The most significant breakthrough came from implementing a circuit breaker pattern for external provider connections. During a major FCM outage, our system gracefully degraded to SMS-only for non-critical alerts while maintaining order confirmation delivery.

Phase 3: Observability & Control (Weeks 9-12)

We built a comprehensive observability stack using OpenTelemetry, Prometheus, and Grafana. Key dashboards tracked:

Real-time throughput by channel and priority level
Delivery latency distributions and SLA compliance
Error rates and categorization for root cause analysis
Infrastructure costs and resource utilization efficiency

An admin console allowed product managers to create notification templates, configure routing rules, and monitor campaign performance without engineering involvement.

Results & Impact

The system went live in stages over six weeks, with full rollout completed in March 2025. The results exceeded our targets across all metrics:

Metric	Before	After	Improvement
Peak throughput	200K ops/sec	1.2M ops/sec	6x increase
P99 latency	2.3 seconds	320ms	86% reduction
Uptime	99.2%	99.99%	7.9% improvement
Infrastructure cost	$47K/month	$28K/month	40% reduction
Integration time	3 days	2 hours	92% faster

Business metrics showed immediate improvement: cart abandonment dropped to historical lows, customer satisfaction scores increased 18%, and the marketing team reported 32% higher open rates due to better timing precision.

Key Metrics Deep Dive

Our monitoring revealed fascinating patterns in user behavior and system performance:

User Engagement Windows: Notifications sent during optimal 15-minute windows based on user timezone and historical open rates showed 2.3x higher engagement. Our machine learning model trained on this data achieved 87% accuracy in predicting best delivery times.

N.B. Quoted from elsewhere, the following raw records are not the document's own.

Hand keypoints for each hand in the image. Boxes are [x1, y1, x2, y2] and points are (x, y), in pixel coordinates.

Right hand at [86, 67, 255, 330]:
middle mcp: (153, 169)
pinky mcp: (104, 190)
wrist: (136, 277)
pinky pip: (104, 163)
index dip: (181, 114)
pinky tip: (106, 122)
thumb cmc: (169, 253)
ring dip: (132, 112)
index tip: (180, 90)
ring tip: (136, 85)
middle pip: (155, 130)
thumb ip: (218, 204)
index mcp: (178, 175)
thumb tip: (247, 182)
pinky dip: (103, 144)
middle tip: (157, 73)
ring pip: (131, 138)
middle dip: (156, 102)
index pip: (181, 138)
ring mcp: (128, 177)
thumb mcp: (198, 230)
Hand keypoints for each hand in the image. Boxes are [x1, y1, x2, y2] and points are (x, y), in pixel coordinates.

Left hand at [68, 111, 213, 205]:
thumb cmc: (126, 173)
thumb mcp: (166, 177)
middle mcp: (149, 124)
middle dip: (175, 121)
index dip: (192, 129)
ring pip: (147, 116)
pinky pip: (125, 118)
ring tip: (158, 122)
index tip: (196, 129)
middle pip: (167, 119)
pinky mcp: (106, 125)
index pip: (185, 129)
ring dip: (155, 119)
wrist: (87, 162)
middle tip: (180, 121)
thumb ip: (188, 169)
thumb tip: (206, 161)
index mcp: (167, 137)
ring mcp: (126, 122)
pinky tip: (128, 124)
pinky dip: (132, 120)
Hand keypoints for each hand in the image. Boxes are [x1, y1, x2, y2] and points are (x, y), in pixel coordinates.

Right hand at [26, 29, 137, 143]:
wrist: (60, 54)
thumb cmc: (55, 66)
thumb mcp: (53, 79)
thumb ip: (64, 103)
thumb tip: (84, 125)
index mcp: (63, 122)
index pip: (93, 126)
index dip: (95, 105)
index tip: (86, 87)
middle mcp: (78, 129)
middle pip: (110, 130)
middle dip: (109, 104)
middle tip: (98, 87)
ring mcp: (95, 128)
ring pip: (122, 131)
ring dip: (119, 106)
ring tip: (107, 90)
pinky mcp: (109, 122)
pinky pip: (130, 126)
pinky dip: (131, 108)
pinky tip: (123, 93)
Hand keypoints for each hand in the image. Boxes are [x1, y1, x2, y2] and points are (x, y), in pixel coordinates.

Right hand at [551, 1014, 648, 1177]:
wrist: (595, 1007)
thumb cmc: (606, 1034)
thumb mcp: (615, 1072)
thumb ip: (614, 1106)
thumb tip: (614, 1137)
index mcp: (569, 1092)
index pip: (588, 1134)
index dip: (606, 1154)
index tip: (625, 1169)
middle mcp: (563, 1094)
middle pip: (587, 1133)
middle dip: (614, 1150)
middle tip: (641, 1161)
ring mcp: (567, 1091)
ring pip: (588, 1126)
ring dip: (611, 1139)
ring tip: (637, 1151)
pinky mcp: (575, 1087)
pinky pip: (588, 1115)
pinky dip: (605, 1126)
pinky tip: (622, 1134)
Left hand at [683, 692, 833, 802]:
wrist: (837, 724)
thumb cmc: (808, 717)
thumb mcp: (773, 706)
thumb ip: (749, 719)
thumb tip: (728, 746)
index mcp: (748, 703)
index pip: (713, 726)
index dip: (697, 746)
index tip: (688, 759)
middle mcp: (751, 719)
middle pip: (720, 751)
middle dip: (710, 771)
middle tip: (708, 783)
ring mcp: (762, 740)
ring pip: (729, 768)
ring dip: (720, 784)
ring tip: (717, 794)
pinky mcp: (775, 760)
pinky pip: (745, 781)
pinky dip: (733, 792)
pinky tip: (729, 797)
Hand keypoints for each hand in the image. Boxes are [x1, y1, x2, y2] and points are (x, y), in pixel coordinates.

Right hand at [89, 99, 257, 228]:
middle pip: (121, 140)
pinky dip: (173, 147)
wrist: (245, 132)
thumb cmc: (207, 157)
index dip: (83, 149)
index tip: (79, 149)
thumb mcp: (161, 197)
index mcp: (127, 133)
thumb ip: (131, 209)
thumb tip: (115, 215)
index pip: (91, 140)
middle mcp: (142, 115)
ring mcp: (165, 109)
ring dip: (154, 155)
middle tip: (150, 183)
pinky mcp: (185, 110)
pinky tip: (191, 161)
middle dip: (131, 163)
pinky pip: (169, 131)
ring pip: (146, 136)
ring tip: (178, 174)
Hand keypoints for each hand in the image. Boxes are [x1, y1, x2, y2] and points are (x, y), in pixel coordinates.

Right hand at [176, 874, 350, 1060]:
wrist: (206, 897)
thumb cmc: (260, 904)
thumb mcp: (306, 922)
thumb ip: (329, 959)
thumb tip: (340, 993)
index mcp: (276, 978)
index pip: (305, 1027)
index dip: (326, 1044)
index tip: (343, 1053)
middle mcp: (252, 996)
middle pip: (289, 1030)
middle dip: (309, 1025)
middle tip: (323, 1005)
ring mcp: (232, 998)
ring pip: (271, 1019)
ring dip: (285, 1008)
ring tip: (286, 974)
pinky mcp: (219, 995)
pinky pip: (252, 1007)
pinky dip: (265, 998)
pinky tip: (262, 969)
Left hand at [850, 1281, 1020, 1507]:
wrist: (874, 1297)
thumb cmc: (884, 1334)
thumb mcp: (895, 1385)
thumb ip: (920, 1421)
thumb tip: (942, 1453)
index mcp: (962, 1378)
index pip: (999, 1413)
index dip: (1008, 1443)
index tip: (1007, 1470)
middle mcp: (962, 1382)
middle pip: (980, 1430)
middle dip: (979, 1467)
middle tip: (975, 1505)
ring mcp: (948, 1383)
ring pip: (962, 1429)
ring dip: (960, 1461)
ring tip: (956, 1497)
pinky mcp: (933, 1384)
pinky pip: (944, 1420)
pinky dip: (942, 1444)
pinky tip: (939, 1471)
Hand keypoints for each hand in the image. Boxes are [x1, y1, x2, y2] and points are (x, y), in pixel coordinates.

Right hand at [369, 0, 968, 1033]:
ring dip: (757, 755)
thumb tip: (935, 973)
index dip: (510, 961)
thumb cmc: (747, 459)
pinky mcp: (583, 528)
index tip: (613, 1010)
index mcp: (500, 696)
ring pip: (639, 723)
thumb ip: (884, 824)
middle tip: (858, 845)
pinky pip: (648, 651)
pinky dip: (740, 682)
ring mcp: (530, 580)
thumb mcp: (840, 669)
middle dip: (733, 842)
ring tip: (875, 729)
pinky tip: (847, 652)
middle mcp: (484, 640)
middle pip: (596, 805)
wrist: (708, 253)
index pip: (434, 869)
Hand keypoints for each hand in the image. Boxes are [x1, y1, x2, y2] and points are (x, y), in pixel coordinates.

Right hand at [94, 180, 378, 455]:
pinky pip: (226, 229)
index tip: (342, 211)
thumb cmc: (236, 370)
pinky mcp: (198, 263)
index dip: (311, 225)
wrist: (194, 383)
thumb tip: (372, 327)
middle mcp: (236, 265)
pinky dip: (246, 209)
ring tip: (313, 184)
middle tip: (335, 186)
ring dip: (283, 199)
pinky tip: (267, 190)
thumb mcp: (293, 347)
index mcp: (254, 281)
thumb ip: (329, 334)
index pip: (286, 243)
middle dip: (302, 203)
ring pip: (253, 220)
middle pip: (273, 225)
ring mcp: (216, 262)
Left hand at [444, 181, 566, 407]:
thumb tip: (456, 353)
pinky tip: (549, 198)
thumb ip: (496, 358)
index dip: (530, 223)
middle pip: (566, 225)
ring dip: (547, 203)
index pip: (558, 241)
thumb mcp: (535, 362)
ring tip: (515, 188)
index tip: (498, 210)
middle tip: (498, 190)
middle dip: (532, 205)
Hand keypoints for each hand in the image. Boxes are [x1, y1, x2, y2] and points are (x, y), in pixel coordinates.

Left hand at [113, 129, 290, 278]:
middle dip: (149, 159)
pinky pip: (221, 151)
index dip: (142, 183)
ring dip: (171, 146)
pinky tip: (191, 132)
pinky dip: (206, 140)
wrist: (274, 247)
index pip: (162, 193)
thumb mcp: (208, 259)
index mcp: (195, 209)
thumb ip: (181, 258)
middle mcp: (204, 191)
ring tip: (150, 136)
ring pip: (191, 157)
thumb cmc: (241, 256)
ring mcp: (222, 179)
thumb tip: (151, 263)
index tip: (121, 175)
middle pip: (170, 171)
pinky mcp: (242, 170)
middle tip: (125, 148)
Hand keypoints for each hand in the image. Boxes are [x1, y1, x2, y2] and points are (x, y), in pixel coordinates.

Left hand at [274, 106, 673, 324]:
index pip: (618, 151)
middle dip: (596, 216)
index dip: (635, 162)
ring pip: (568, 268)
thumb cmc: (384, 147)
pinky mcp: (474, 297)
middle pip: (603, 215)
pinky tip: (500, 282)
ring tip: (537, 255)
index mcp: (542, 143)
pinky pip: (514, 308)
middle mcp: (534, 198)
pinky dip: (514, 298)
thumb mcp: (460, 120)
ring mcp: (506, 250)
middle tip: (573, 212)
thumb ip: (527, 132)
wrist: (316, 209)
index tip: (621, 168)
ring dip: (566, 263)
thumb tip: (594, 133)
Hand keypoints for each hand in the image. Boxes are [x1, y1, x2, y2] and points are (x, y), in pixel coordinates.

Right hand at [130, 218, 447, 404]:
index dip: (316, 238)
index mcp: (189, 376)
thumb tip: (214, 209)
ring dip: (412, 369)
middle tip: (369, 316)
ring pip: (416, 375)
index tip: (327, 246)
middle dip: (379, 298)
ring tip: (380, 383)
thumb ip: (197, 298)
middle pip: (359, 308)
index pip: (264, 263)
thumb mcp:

Channel Performance: Push notifications had the highest immediate open rate (67%) but shortest shelf life (4 hours). Email performed best for non-time-sensitive communications with 41% week-long engagement. SMS maintained 91% delivery rate even during network outages.

Error Distribution: 78% of delivery failures were recoverable (device offline, temporary provider issues). Our retry system successfully delivered 94% of these within 15 minutes. The remaining 22% were invalid tokens or unsubscribed users—crucial data for maintaining list hygiene.

Lessons Learned

Start with metrics: Before touching code, we instrumented everything. This saved months of debugging by revealing the true bottlenecks immediately.
Design for failure: Building circuit breakers and graceful degradation paths from day one prevented customer-impacting outages.
Team alignment matters: Weekly cross-functional reviews with product, marketing, and operations ensured we solved the right problems.
Test at scale early: Load testing with production-like traffic in staging caught scaling issues before they affected customers.
Incremental wins: Shipping working improvements every two weeks kept stakeholders engaged and provided opportunities for course correction.

The project taught us that infrastructure transformations succeed not through revolutionary changes, but through methodical execution and continuous feedback. By maintaining backward compatibility throughout the migration, we achieved zero downtime while completely replacing the notification stack.

Looking Forward

With the system stable, we're now exploring AI-driven personalization engines and predictive notification scheduling. The infrastructure we built provides a solid foundation for these advanced features, with message queues capable of handling 5M ops/sec and room for growth into 2027 and beyond.

This project reaffirmed our belief that the best engineering solutions balance technical excellence with business outcome focus. Every architectural decision tied back to measurable improvements in user experience and operational efficiency.